My notes for this material a quite limited and not very intuitive, could someone explain to me how I can solve for the 4th value in X3? My notes make reference to Use linear regression, sweep left-to-right X3=a+b*X2+c*X1 and X4=d+e*X3+f*X2+g*X1 but I don't see where a,b,c,d,e,f and g are.

From my limited knowledge of regression there is generally a dependent variable y which we can predict B0 and B1 but this isn't the case here.

Can anyone point me in the right direction?


Less is more. Stay pure. Stay poor.
How much missing data do you have? is the above example it? And those are observations, correct. Do you have any reason to think your data is missing at random or there is a systematic cause?

I am guessing those a-g are just place holders for the betas, like you mention.


New Member
Hi, thanks for the reply.
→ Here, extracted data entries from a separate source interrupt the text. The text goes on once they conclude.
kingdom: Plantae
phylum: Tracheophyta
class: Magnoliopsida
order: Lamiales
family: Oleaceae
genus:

I've no idea if it's MCAR, NMAR to MAR it's an example from lecture material and the notes are not great.

That is all the observations that were provided.

I don't need to actually impute the missing values, more so understanding the process of how you would use regression to impute the data.


No cake for spunky
I am not sure how the variables are measured. There are many possible algorithms for doing missing data, how you do it (and the results) would depend on what the data you are using comprises (interval, categorical etc).